Data block »

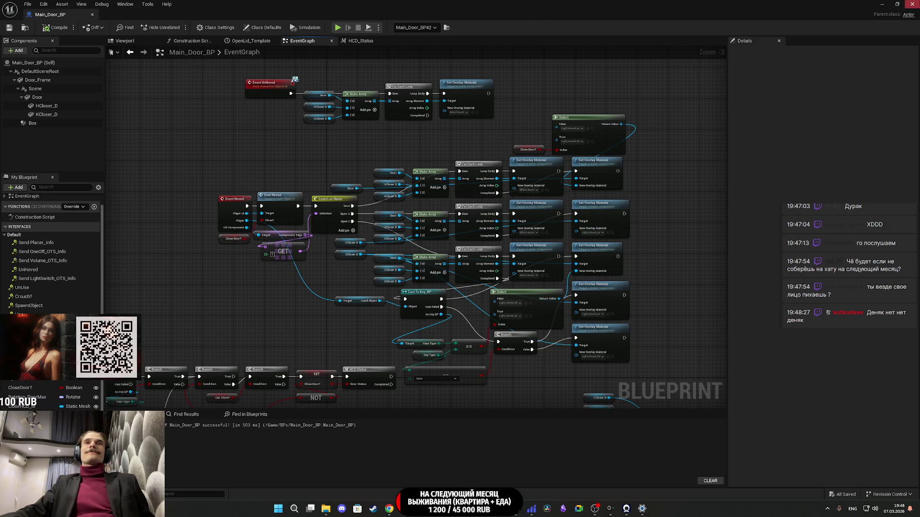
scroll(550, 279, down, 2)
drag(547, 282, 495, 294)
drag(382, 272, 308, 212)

What the exercise asks » Give back the whole listing exactly as it stands. Drop every picture.

Your response »
scroll(550, 279, down, 2)
drag(547, 282, 495, 294)
drag(382, 272, 308, 212)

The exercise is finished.